Vom Rhein zum Schwarzen Meer
Es ist lehrreich, einen kurzen Vergleich zwischen dem deutschen und französischen Binnenwassertransport zu ziehen. Als der Ludwig-Donau-Main-Kanal gebaut wurde, war Frankreich bereits daran, sein Kanalnetz auf den grösseren Freycinet-Standard auszubauen, welcher Schiffe mit einer Ladekapazität von 250 Tonnen erlaubte. Dank dieser Massnahme überlebte in Frankreich die Binnenschifffahrt in kleinen Kanälen bis weit in die Siebzigerjahre des letzten Jahrhunderts, also viel länger als im alten Ludwig-Kanal. Dann aber ging es auch in Frankreich mit den kleinen Kanälen und ihren vielen Schleusen schnell bergab. Ein Projekt für den Ausbau des Rhein-Rhone-Kanals für die Grossschiffahrt zwischen der Saône und dem Rhein durch das Tal des Doubs kam, anders als im Fall der Verbindung zwischen Main und Donau, politisch bereits zu spät und wurde anfangs dieses Jahrhunderts definitiv beerdigt.

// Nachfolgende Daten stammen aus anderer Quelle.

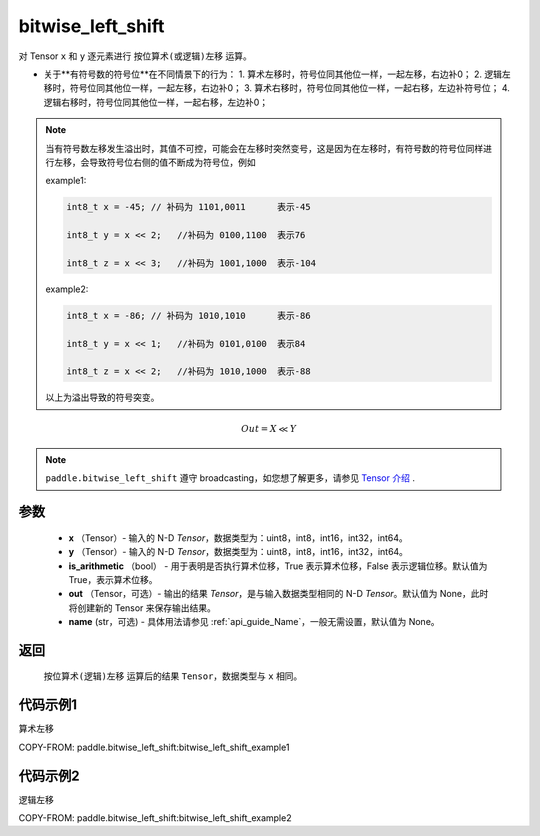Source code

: .. _cn_api_paddle_bitwise_left_shift:

bitwise_left_shift
-------------------------------

.. py:function:: paddle.bitwise_left_shift(x, y, is_arithmetic=True, out=None, name=None)

对 Tensor ``x`` 和 ``y`` 逐元素进行 ``按位算术(或逻辑)左移`` 运算。

+ 关于**有符号数的符号位**在不同情景下的行为：
  1. 算术左移时，符号位同其他位一样，一起左移，右边补0；
  2. 逻辑左移时，符号位同其他位一样，一起左移，右边补0；
  3. 算术右移时，符号位同其他位一样，一起右移，左边补符号位；
  4. 逻辑右移时，符号位同其他位一样，一起右移，左边补0；

.. note::
    当有符号数左移发生溢出时，其值不可控，可能会在左移时突然变号，这是因为在左移时，有符号数的符号位同样进行左移，会导致符号位右侧的值不断成为符号位，例如

    example1:

    .. code-block:: text

        int8_t x = -45; // 补码为 1101,0011      表示-45

        int8_t y = x << 2;   //补码为 0100,1100  表示76

        int8_t z = x << 3;   //补码为 1001,1000  表示-104

    example2:

    .. code-block:: text

        int8_t x = -86; // 补码为 1010,1010      表示-86

        int8_t y = x << 1;   //补码为 0101,0100  表示84

        int8_t z = x << 2;   //补码为 1010,1000  表示-88

    以上为溢出导致的符号突变。

.. math::
        Out = X \ll Y

.. note::
    ``paddle.bitwise_left_shift`` 遵守 broadcasting，如您想了解更多，请参见 `Tensor 介绍`_ .

    .. _Tensor 介绍: ../../guides/beginner/tensor_cn.html#id7
参数
::::::::::::

        - **x** （Tensor）- 输入的 N-D `Tensor`，数据类型为：uint8，int8，int16，int32，int64。
        - **y** （Tensor）- 输入的 N-D `Tensor`，数据类型为：uint8，int8，int16，int32，int64。
        - **is_arithmetic** （bool） - 用于表明是否执行算术位移，True 表示算术位移，False 表示逻辑位移。默认值为 True，表示算术位移。
        - **out** （Tensor，可选）- 输出的结果 `Tensor`，是与输入数据类型相同的 N-D `Tensor`。默认值为 None，此时将创建新的 Tensor 来保存输出结果。
        - **name** (str，可选) - 具体用法请参见 :ref:`api_guide_Name`，一般无需设置，默认值为 None。


返回
::::::::::::
 ``按位算术(逻辑)左移`` 运算后的结果 ``Tensor``，数据类型与 ``x`` 相同。

代码示例1
::::::::::::

算术左移

COPY-FROM: paddle.bitwise_left_shift:bitwise_left_shift_example1

代码示例2
::::::::::::

逻辑左移

COPY-FROM: paddle.bitwise_left_shift:bitwise_left_shift_example2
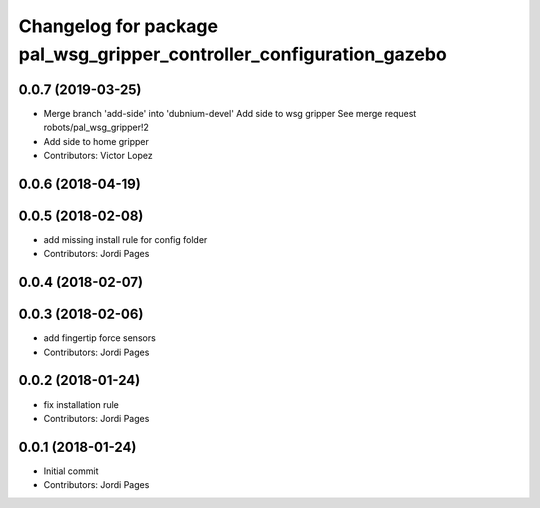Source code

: ^^^^^^^^^^^^^^^^^^^^^^^^^^^^^^^^^^^^^^^^^^^^^^^^^^^^^^^^^^^^^^^^^^^^^
Changelog for package pal_wsg_gripper_controller_configuration_gazebo
^^^^^^^^^^^^^^^^^^^^^^^^^^^^^^^^^^^^^^^^^^^^^^^^^^^^^^^^^^^^^^^^^^^^^

0.0.7 (2019-03-25)
------------------
* Merge branch 'add-side' into 'dubnium-devel'
  Add side to wsg gripper
  See merge request robots/pal_wsg_gripper!2
* Add side to home gripper
* Contributors: Victor Lopez

0.0.6 (2018-04-19)
------------------

0.0.5 (2018-02-08)
------------------
* add missing install rule for config folder
* Contributors: Jordi Pages

0.0.4 (2018-02-07)
------------------

0.0.3 (2018-02-06)
------------------
* add fingertip force sensors
* Contributors: Jordi Pages

0.0.2 (2018-01-24)
------------------
* fix installation rule
* Contributors: Jordi Pages

0.0.1 (2018-01-24)
------------------
* Initial commit
* Contributors: Jordi Pages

Die Hobby-Schiffer mögen der französischen Politik dafür danken, dass die vielen kleinen Kanäle überlebt haben. Umgekehrt hat der Bau des Main-Donau-Kanals nicht jene Katastrophe gebracht, die viele befürchteten. Man hat mit Erfolg beim Bau des Kanals viel für den Landschaftsschutz und die Ökologie getan. Es ist eine reizvolle neue Landschaft entstanden. Das denkt offenbar auch die jährlich wachsende Zahl jener Personen, welche auf Hotelschiffen vom Rhein in die Donau und bis ins Schwarze Meer fahren. An diese Art von Nutzung haben die damaligen Kanalbauer wohl kaum gedacht, genauso wenig wie die französischen Kanalbauer des 18. und 19. Jahrhunderts an die vielen begeisterten Bootstouristen.